» **Data provided**
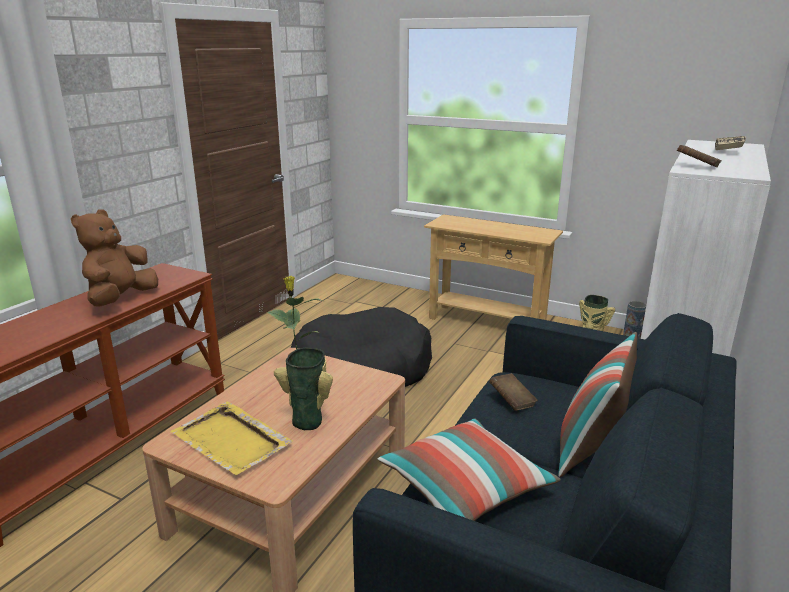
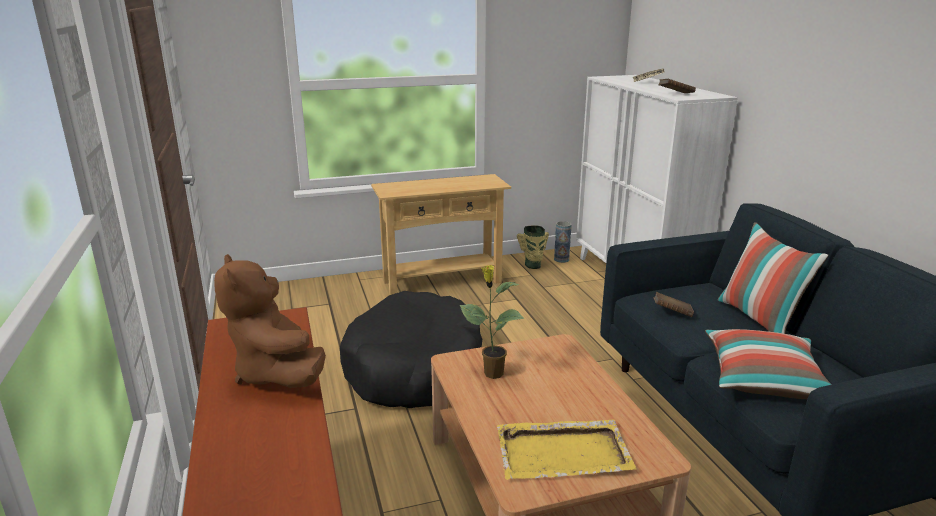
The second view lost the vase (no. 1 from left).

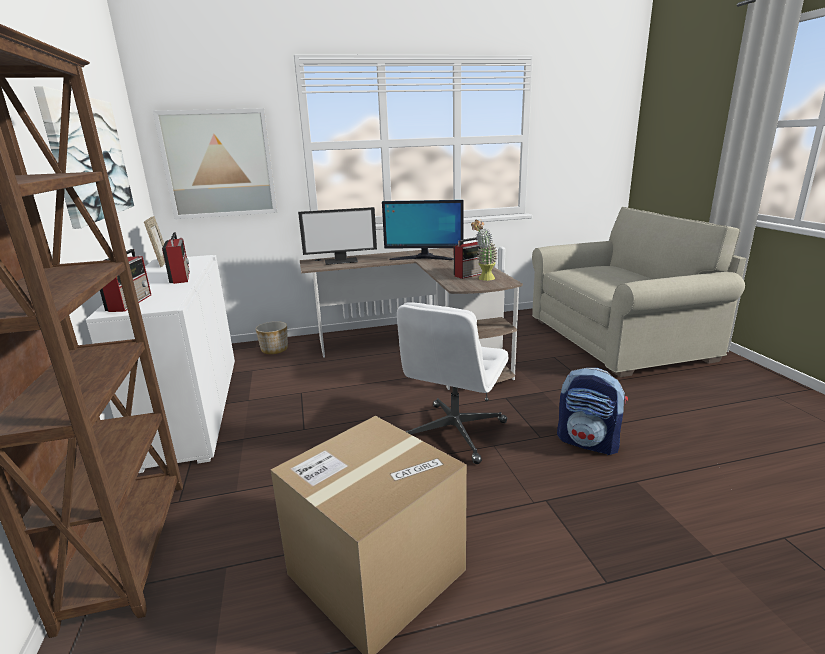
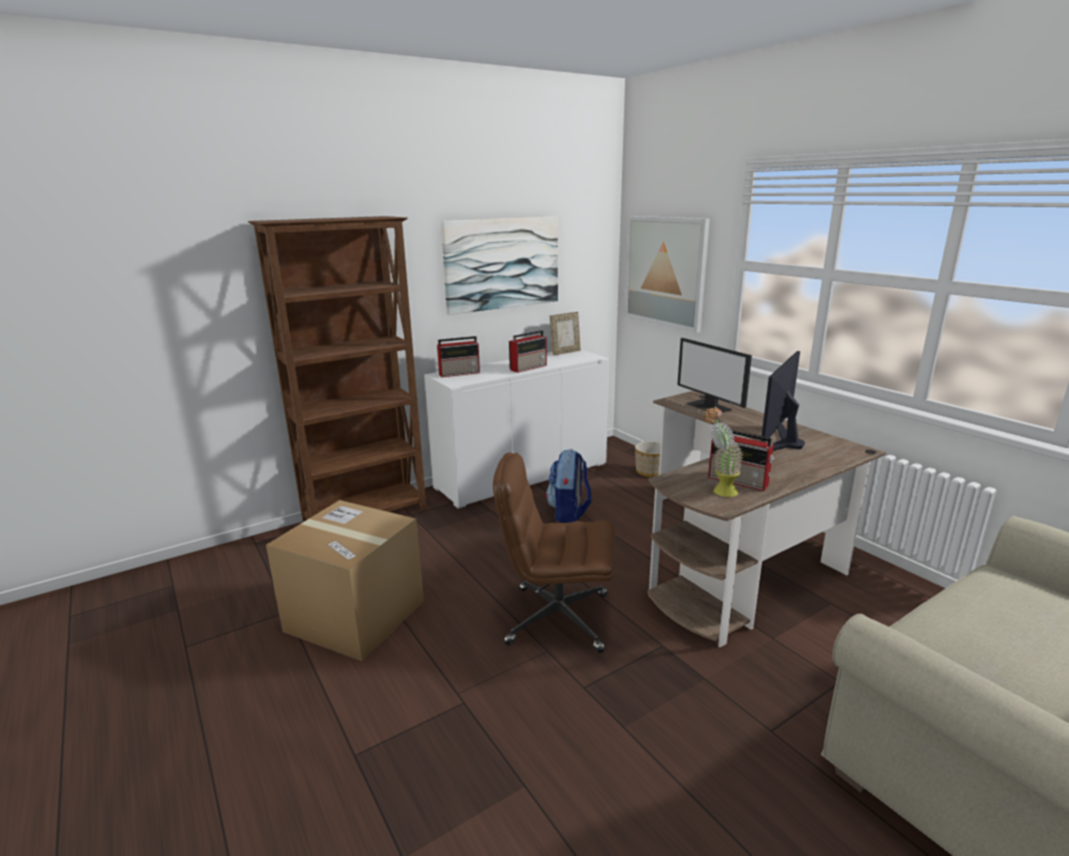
What was the white office chair turned into the brown office chair.
The backpack ended up elsewhere.
The monitor (no. 2 from left) ended up facing another way, 45 degrees clockwise from before.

» **Task statement**
Tally the lines of the material in which the word "from" appears. Output the count alone.

» **Expected output**
2